Don’t Go Against Your Gut
This is the main reason why people get mental blocks in the pre-season. Because your gut says “I don’t feel ready, I don’t feel safe or prepared. I need a spot” but your competitive nature goes “I don’t want to need a spot. I don’t want a mat, I don’t have time for that.” Then you go against your gut and your brain revolts and won’t let you do it anymore.
Keep trusting your gut. If you need a spot, just take it. Bit by bit. Even if your coach and parents are yelling at you, keep moving forward little by little and trust your gut.

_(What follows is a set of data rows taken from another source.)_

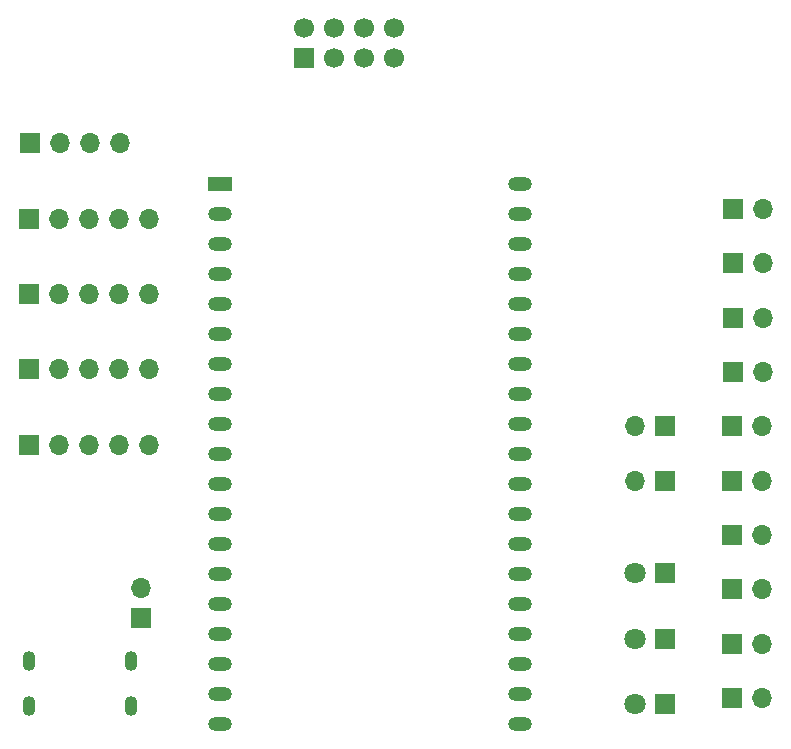
<source format=gbr>
%TF.GenerationSoftware,KiCad,Pcbnew,8.0.4*%
%TF.CreationDate,2024-12-10T19:57:11+05:30*%
%TF.ProjectId,controller-v3,636f6e74-726f-46c6-9c65-722d76332e6b,rev?*%
%TF.SameCoordinates,Original*%
%TF.FileFunction,Soldermask,Bot*%
%TF.FilePolarity,Negative*%
%FSLAX46Y46*%
G04 Gerber Fmt 4.6, Leading zero omitted, Abs format (unit mm)*
G04 Created by KiCad (PCBNEW 8.0.4) date 2024-12-10 19:57:11*
%MOMM*%
%LPD*%
G01*
G04 APERTURE LIST*
%ADD10R,1.700000X1.700000*%
%ADD11C,1.700000*%
%ADD12O,1.700000X1.700000*%
%ADD13R,1.800000X1.800000*%
%ADD14C,1.800000*%
%ADD15R,2.000000X1.200000*%
%ADD16O,2.000000X1.200000*%
%ADD17O,1.100000X1.700000*%
G04 APERTURE END LIST*
D10*
%TO.C,U4*%
X116010000Y-88370000D03*
D11*
X116010000Y-85830000D03*
X118550000Y-88370000D03*
X118550000Y-85830000D03*
X121090000Y-88370000D03*
X121090000Y-85830000D03*
X123630000Y-88370000D03*
X123630000Y-85830000D03*
%TD*%
D10*
%TO.C,SW5*%
X152300000Y-119575000D03*
D12*
X154840000Y-119575000D03*
%TD*%
D10*
%TO.C,SW8*%
X152300000Y-133375000D03*
D12*
X154840000Y-133375000D03*
%TD*%
D10*
%TO.C,joy3*%
X92745000Y-121125000D03*
D12*
X95285000Y-121125000D03*
X97825000Y-121125000D03*
X100365000Y-121125000D03*
X102905000Y-121125000D03*
%TD*%
D10*
%TO.C,SW6*%
X152300000Y-124175000D03*
D12*
X154840000Y-124175000D03*
%TD*%
D13*
%TO.C,D1*%
X146575000Y-132000000D03*
D14*
X144035000Y-132000000D03*
%TD*%
D10*
%TO.C,joy0*%
X92785000Y-114700000D03*
D12*
X95325000Y-114700000D03*
X97865000Y-114700000D03*
X100405000Y-114700000D03*
X102945000Y-114700000D03*
%TD*%
D10*
%TO.C,joy2*%
X92785000Y-101975000D03*
D12*
X95325000Y-101975000D03*
X97865000Y-101975000D03*
X100405000Y-101975000D03*
X102945000Y-101975000D03*
%TD*%
D10*
%TO.C,joy1*%
X92785000Y-108375000D03*
D12*
X95325000Y-108375000D03*
X97865000Y-108375000D03*
X100405000Y-108375000D03*
X102945000Y-108375000D03*
%TD*%
D10*
%TO.C,SW1*%
X152340000Y-101175000D03*
D12*
X154880000Y-101175000D03*
%TD*%
D10*
%TO.C,SW2*%
X152340000Y-105775000D03*
D12*
X154880000Y-105775000D03*
%TD*%
D10*
%TO.C,SW7*%
X152300000Y-128775000D03*
D12*
X154840000Y-128775000D03*
%TD*%
D15*
%TO.C,U7*%
X108900000Y-99060000D03*
D16*
X108900000Y-101600000D03*
X108900000Y-104140000D03*
X108900000Y-106680000D03*
X108900000Y-109220000D03*
X108900000Y-111760000D03*
X108900000Y-114300000D03*
X108900000Y-116840000D03*
X108900000Y-119380000D03*
X108900000Y-121920000D03*
X108900000Y-124460000D03*
X108900000Y-127000000D03*
X108900000Y-129540000D03*
X108900000Y-132080000D03*
X108900000Y-134620000D03*
X108900000Y-137160000D03*
X108900000Y-139700000D03*
X108900000Y-142240000D03*
X108900000Y-144780000D03*
X134296320Y-144777280D03*
X134296320Y-142237280D03*
X134300000Y-139700000D03*
X134300000Y-137160000D03*
X134300000Y-134620000D03*
X134300000Y-132080000D03*
X134300000Y-129540000D03*
X134300000Y-127000000D03*
X134300000Y-124460000D03*
X134300000Y-121920000D03*
X134300000Y-119380000D03*
X134300000Y-116840000D03*
X134300000Y-114300000D03*
X134300000Y-111760000D03*
X134300000Y-109220000D03*
X134300000Y-106680000D03*
X134300000Y-104140000D03*
X134300000Y-101600000D03*
X134300000Y-99060000D03*
%TD*%
D10*
%TO.C,U1*%
X92800000Y-95575000D03*
D12*
X95340000Y-95575000D03*
X97880000Y-95575000D03*
X100420000Y-95575000D03*
%TD*%
D13*
%TO.C,D3*%
X146575000Y-143100000D03*
D14*
X144035000Y-143100000D03*
%TD*%
D10*
%TO.C,on/off1*%
X102275000Y-135802500D03*
D12*
X102275000Y-133262500D03*
%TD*%
D17*
%TO.C,J1*%
X92765000Y-139437500D03*
X92765000Y-143237500D03*
X101405000Y-139437500D03*
X101405000Y-143237500D03*
%TD*%
D10*
%TO.C,SW4*%
X152340000Y-114975000D03*
D12*
X154880000Y-114975000D03*
%TD*%
D10*
%TO.C,SW10*%
X152300000Y-142600000D03*
D12*
X154840000Y-142600000D03*
%TD*%
D10*
%TO.C,SW3*%
X152340000Y-110375000D03*
D12*
X154880000Y-110375000D03*
%TD*%
D10*
%TO.C,mode_select1*%
X146575000Y-119575000D03*
D12*
X144035000Y-119575000D03*
%TD*%
D10*
%TO.C,SW9*%
X152300000Y-138000000D03*
D12*
X154840000Y-138000000D03*
%TD*%
D13*
%TO.C,D2*%
X146575000Y-137550000D03*
D14*
X144035000Y-137550000D03*
%TD*%
D10*
%TO.C,oled_cycle1*%
X146575000Y-124175000D03*
D12*
X144035000Y-124175000D03*
%TD*%
M02*

</source>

This one eats athletes alive. This tendency to compare yourself to other people. Because when you get honest about it, you’re never really comparing reality to reality. You’re comparing this warped perspective that you have on yourself to this warped perspective on them. It’s really easy to look at people and go “They’ve got it all together. They’re so lucky.” Meanwhile, we’re in our own minds going “Oh my gosh. I screwed up. I’m the worst.”
Here’s a secret for you: They’re probably doing the exact same thing. There’s no use in allowing what other people might be doing or thinking affect you.
If you’re thinking about how someone else is better than you, they’re getting the skills and you’re not, that can make you start to feel frantic. It’ll make you want to change up what you’re doing. Your focus should continuously be about inching forward every single week.
You can’t control what other people are doing, so don’t do it. Comparing is not helpful. I’m here to tell you that if you’re comparing yourself and not coming out ahead, it’s not useful during the pre-season or during competition.
Don’t Let Fear of Failure Change Your Strategy
This is a big one for thinking sports such as baseball or swimming. You have a strategy that you’ve trained, your body knows what to do. But then all of a sudden the pressure is on and you change everything up. You get conservative. You start trying not to lose, rather than playing to win.
This happens in every single sport. All of a sudden, maybe you’re winning and doing okay but then you go “Uh oh. I can’t lose this,” then you change your strategy. That happens in competition and it also happens in pre-season. Don’t change what you’re doing because you’re afraid.
Bottom line: this is not the time to make sweeping changes. Your muscle memory is already built. Your brain patterns are in place. That doesn’t mean you can’t improve mental or physical toughness, it just means that you have to have reasonable expectations and avoid burning yourself out in the process.